Member of the Texas House of Representatives from the 22-6 district
- In office January 14, 1969 – January 12, 1971
- Preceded by: J. E. Johnson
- Succeeded by: Will Lee

Member of the Texas House of Representatives from the 22-5 district
- In office January 12, 1971 – January 9, 1973
- Preceded by: Bill Archer
- Succeeded by: District eliminated

Personal details
- Born: James Bradshaw Earthman III September 21, 1934 Houston, Texas, U.S.
- Died: November 28, 2024 (aged 90) Galveston, Texas, U.S.
- Party: Republican
- Alma mater: University of Texas at Austin South Texas College of Law Houston

= Jim Earthman =

American politician (1934–2024)

James Bradshaw Earthman III (September 21, 1934 – November 28, 2024) was an American politician. A member of the Republican Party, he served in the Texas House of Representatives from 1969 to 1973.

== Life and career ==
Earthman was born in Houston, Texas, the son of James Bradshaw Earthman II and Blanche Oneita Bastien.
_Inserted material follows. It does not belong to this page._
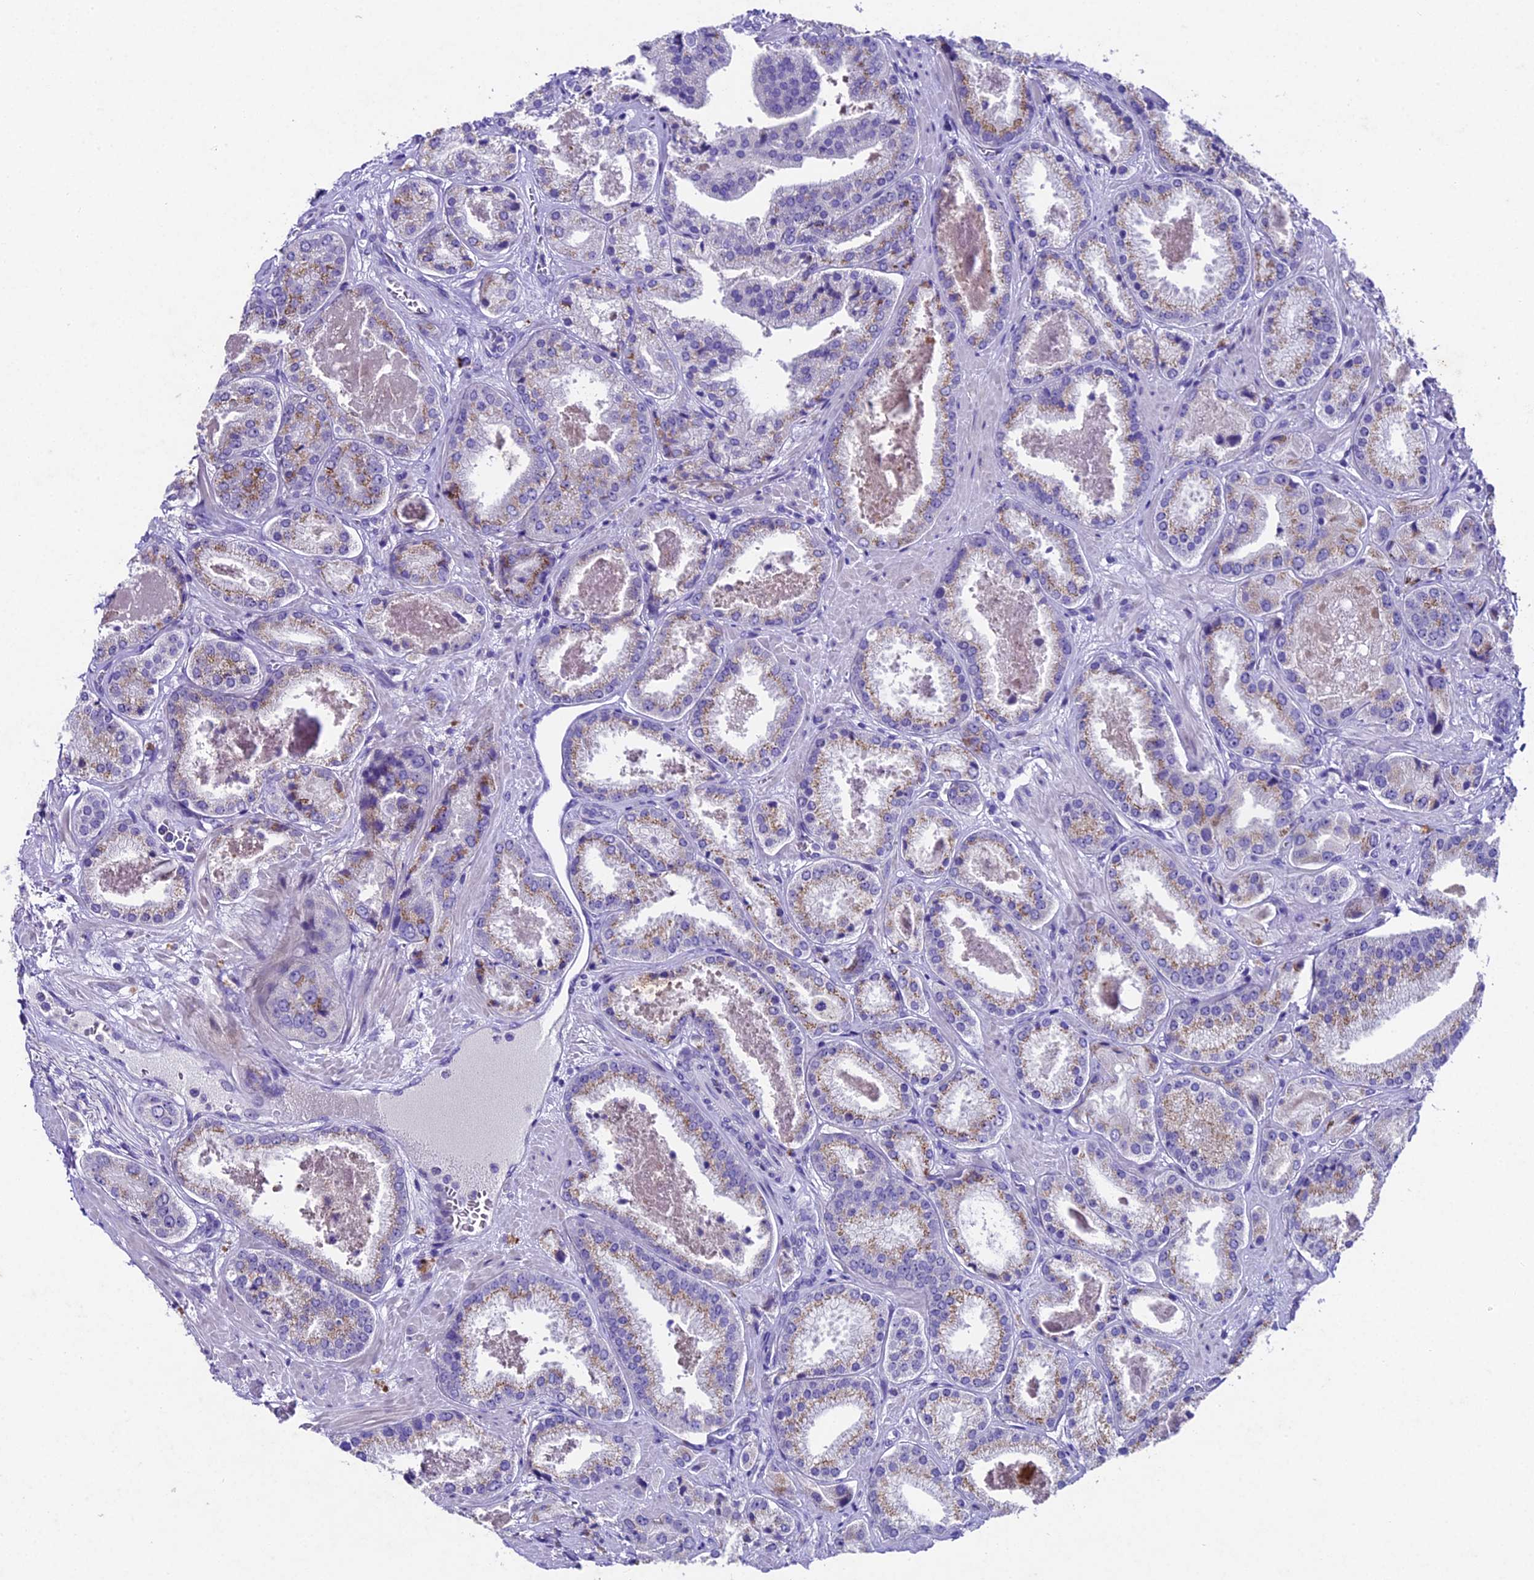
{"staining": {"intensity": "negative", "quantity": "none", "location": "none"}, "tissue": "prostate cancer", "cell_type": "Tumor cells", "image_type": "cancer", "snomed": [{"axis": "morphology", "description": "Adenocarcinoma, High grade"}, {"axis": "topography", "description": "Prostate"}], "caption": "An immunohistochemistry photomicrograph of prostate high-grade adenocarcinoma is shown. There is no staining in tumor cells of prostate high-grade adenocarcinoma.", "gene": "IFT140", "patient": {"sex": "male", "age": 63}}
He attended the University of Texas at Austin, earning his BBA degree in banking and finance. He then attended South Texas College of Law Houston, earning his Juris Doctor degree.

Earthman served in the Texas House of Representatives from 1969 to 1973.

== Death ==
Earthman died on November 28, 2024 in Galveston, Texas, at the age of 90.